◆ Work required
What you return must match the material exactly, with every line present.
[Opening Material for this task section]
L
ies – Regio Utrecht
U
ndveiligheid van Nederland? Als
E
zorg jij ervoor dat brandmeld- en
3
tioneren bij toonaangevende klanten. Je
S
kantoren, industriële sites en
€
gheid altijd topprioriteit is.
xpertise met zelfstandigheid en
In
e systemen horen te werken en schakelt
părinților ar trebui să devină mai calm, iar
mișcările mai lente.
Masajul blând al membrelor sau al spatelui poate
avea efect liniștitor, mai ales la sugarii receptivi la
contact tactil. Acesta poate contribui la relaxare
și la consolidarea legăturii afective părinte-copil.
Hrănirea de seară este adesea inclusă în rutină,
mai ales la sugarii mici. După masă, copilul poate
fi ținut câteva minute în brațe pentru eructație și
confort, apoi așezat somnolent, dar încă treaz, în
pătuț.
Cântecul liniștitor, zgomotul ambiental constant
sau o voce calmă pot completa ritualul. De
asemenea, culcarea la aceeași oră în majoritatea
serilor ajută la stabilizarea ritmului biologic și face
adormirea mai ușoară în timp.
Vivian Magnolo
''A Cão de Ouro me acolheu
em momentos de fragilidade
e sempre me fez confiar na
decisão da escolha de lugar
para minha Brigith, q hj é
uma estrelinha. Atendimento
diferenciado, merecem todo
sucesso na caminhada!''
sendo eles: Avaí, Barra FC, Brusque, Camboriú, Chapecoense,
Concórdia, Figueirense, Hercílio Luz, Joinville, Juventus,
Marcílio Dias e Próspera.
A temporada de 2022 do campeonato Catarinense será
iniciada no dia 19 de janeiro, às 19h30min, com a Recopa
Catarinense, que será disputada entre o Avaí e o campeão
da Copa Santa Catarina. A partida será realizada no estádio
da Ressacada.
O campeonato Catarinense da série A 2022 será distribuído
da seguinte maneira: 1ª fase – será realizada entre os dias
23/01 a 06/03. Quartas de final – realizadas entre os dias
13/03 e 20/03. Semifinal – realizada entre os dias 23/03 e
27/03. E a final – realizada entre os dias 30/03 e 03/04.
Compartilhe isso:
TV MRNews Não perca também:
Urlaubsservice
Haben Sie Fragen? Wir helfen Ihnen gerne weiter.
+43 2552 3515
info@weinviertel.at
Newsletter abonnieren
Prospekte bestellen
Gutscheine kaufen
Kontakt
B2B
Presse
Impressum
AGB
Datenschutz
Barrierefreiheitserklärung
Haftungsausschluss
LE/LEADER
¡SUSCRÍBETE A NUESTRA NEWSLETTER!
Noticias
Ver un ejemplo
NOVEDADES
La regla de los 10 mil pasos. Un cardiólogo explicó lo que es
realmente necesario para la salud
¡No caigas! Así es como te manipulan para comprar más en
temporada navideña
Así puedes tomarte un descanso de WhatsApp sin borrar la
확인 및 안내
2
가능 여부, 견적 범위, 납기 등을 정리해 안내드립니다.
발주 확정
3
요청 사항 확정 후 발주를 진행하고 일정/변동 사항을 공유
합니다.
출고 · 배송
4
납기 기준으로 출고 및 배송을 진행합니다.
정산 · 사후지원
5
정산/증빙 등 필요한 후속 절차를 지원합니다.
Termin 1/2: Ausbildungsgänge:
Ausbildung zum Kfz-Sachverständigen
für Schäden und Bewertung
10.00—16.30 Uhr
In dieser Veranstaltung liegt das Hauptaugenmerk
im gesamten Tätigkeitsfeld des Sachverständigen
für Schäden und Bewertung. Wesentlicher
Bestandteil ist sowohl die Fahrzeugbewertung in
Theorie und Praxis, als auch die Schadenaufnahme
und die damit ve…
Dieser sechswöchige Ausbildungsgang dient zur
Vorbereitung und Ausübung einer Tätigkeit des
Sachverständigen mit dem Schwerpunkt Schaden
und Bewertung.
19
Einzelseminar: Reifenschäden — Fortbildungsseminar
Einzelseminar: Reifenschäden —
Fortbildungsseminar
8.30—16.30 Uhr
[Closing Material for this task section]
◆ Result for this exercise
L
ies – Regio Utrecht
U
ndveiligheid van Nederland? Als
E
zorg jij ervoor dat brandmeld- en
3
tioneren bij toonaangevende klanten. Je
S
kantoren, industriële sites en
€
gheid altijd topprioriteit is.
xpertise met zelfstandigheid en
In
e systemen horen te werken en schakelt
părinților ar trebui să devină mai calm, iar
mișcările mai lente.
Masajul blând al membrelor sau al spatelui poate
avea efect liniștitor, mai ales la sugarii receptivi la
contact tactil. Acesta poate contribui la relaxare
și la consolidarea legăturii afective părinte-copil.
Hrănirea de seară este adesea inclusă în rutină,
mai ales la sugarii mici. După masă, copilul poate
fi ținut câteva minute în brațe pentru eructație și
confort, apoi așezat somnolent, dar încă treaz, în
pătuț.
Cântecul liniștitor, zgomotul ambiental constant
sau o voce calmă pot completa ritualul. De
asemenea, culcarea la aceeași oră în majoritatea
serilor ajută la stabilizarea ritmului biologic și face
adormirea mai ușoară în timp.
Vivian Magnolo
''A Cão de Ouro me acolheu
em momentos de fragilidade
e sempre me fez confiar na
decisão da escolha de lugar
para minha Brigith, q hj é
uma estrelinha. Atendimento
diferenciado, merecem todo
sucesso na caminhada!''
sendo eles: Avaí, Barra FC, Brusque, Camboriú, Chapecoense,
Concórdia, Figueirense, Hercílio Luz, Joinville, Juventus,
Marcílio Dias e Próspera.
A temporada de 2022 do campeonato Catarinense será
iniciada no dia 19 de janeiro, às 19h30min, com a Recopa
Catarinense, que será disputada entre o Avaí e o campeão
da Copa Santa Catarina. A partida será realizada no estádio
da Ressacada.
O campeonato Catarinense da série A 2022 será distribuído
da seguinte maneira: 1ª fase – será realizada entre os dias
23/01 a 06/03. Quartas de final – realizadas entre os dias
13/03 e 20/03. Semifinal – realizada entre os dias 23/03 e
27/03. E a final – realizada entre os dias 30/03 e 03/04.
Compartilhe isso:
TV MRNews Não perca também:
Urlaubsservice
Haben Sie Fragen? Wir helfen Ihnen gerne weiter.
+43 2552 3515
info@weinviertel.at
Newsletter abonnieren
Prospekte bestellen
Gutscheine kaufen
Kontakt
B2B
Presse
Impressum
AGB
Datenschutz
Barrierefreiheitserklärung
Haftungsausschluss
LE/LEADER
¡SUSCRÍBETE A NUESTRA NEWSLETTER!
Noticias
Ver un ejemplo
NOVEDADES
La regla de los 10 mil pasos. Un cardiólogo explicó lo que es
realmente necesario para la salud
¡No caigas! Así es como te manipulan para comprar más en
temporada navideña
Así puedes tomarte un descanso de WhatsApp sin borrar la
확인 및 안내
2
가능 여부, 견적 범위, 납기 등을 정리해 안내드립니다.
발주 확정
3
요청 사항 확정 후 발주를 진행하고 일정/변동 사항을 공유
합니다.
출고 · 배송
4
납기 기준으로 출고 및 배송을 진행합니다.
정산 · 사후지원
5
정산/증빙 등 필요한 후속 절차를 지원합니다.
Termin 1/2: Ausbildungsgänge:
Ausbildung zum Kfz-Sachverständigen
für Schäden und Bewertung
10.00—16.30 Uhr
In dieser Veranstaltung liegt das Hauptaugenmerk
im gesamten Tätigkeitsfeld des Sachverständigen
für Schäden und Bewertung. Wesentlicher
Bestandteil ist sowohl die Fahrzeugbewertung in
Theorie und Praxis, als auch die Schadenaufnahme
und die damit ve…
Dieser sechswöchige Ausbildungsgang dient zur
Vorbereitung und Ausübung einer Tätigkeit des
Sachverständigen mit dem Schwerpunkt Schaden
und Bewertung.
19
Einzelseminar: Reifenschäden — Fortbildungsseminar
Einzelseminar: Reifenschäden —
Fortbildungsseminar
8.30—16.30 Uhr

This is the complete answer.